Just like his more famous namesake, the Tarantino behind the 2005 haunted office spook-flick Headhunter is a writer and director. But unlike Quentin, Paul Tarantino's films – including a second 2005 project called I Shot Myself (presumably not autobiographical in nature, but that might be justified) – have not become the toast of Cannes, have never been considered milestones of contemporary cinema, and are not likely to spur intense devotion and cult status on the auteur.
Headhunter is low-budget horror fare that gets off to a rocky start, takes a promising turn, and then collapses so thoroughly that, by the end of it, even the cast and crew seem to have lost any sense that it should be horrific, settling instead for sub-Zucker grade silly.
The plot involves an insurance salesman who, after taking a tip from a wealthy client, ends up seeking the assistance of a corporate headhunter. Luckily, this headhunter – a hottie-boombalottie blonde with a bit of a temper – keeps odd office hours and is available to see our hero in the middle of the night. I should point out that our hero does not find the headhunter's creepy, nocturnal manner – or the homeless dude that hangs outside of her office warning people not to enter her lair – sufficiently off-putting to cause him to seek a headhunter who, say, has lights installed in their office.
The headhunter hooks him up with a new gig that involves him working the night shift, reviewing actuary charts or some such thing.
It is during this bit, when our hapless insurer starts his new gig, that the movie is at its best. The contemporary office is a criminally underused setting for modern horror. Temporary and deliberately soulless, most offices have all the charm and warmth of Eastern German secret police interrogation centers. There is something genuinely monstrous in there cookie-cutter monotony – as if the spaces were intentionally designed to crush the humanity out the workers who toil away there. Dim the lights of your everyday white collar cube farm and you've got yourself a primo little setting for your horror flick.
As an aside, the wonderful Kings of Infinite Space - a gem of a novel by James Hynes – think Office Space meets The Island of Doctor Moreau, published the same year Headhunter was released – uses the creepy emptiness of office spaces to great effect.

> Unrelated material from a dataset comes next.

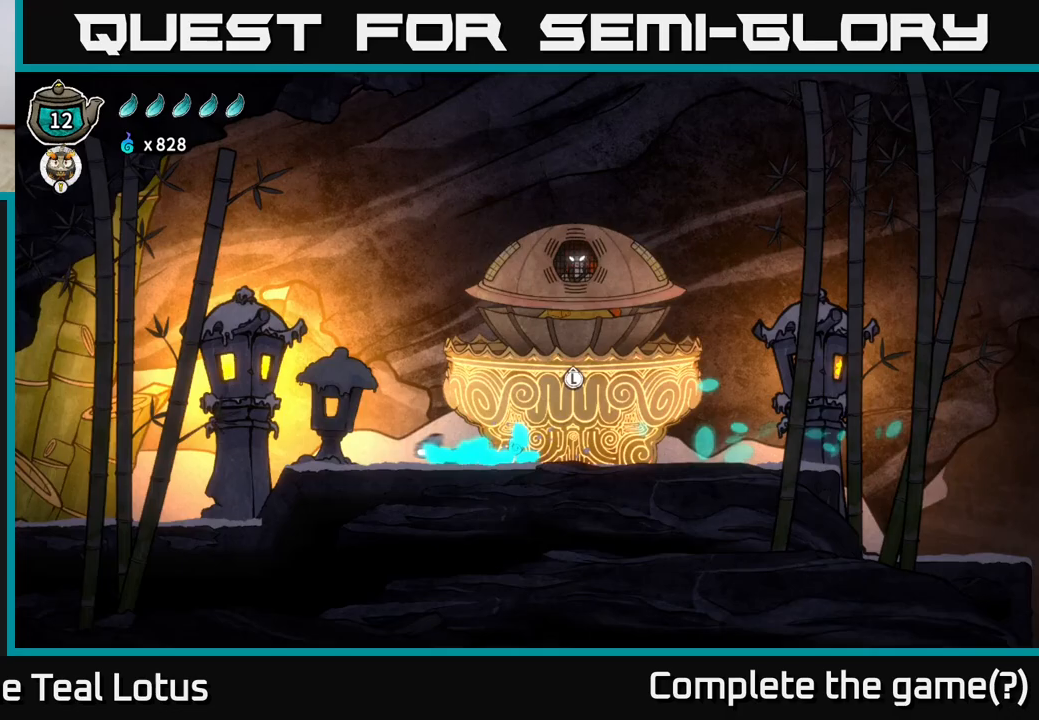
{"buttons": [], "left_stick": "center", "right_stick": "center", "events": [[33, "A", "down"], [150, "X", "down"], [367, "A", "up"], [367, "X", "up"], [400, "R2", "up"], [467, "left_stick", "center"]]}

This is your bit of added value – instead of watching this flick, do yourself the favor and go read Kings of Infinite Space.
Where were we? Oh, yes. So, when Mr. Indemnity starts his new job, we get a genuinely creep set of scenes that really use the dim, emotionally deadening office set to perfect effect. It is truly creepy.
Unfortunately, it all goes downhill from there. The scares fail to scare, the one sex scene fails to titillate, and the spooky tone developed so wonderfully evaporates as we stumble our way through an increasingly goofy plot.
Headhunter falls in that unforgiving ground between slight entertainment and so-bad-it's-good. After some promise, it fails to keep one involved and never gets so silly or outrageous that it enters into the realm of transcendent badness. It is, sadly, bad in a purely uninterestingly bad way. Dusting of the old Purported Diet of David Bowie in His Thin White Duke Phase Film Rating System, I'm giving this flick a rating of "milk." It is a disaster or some crime against humanity – in fact, it would be worth more consideration if it were.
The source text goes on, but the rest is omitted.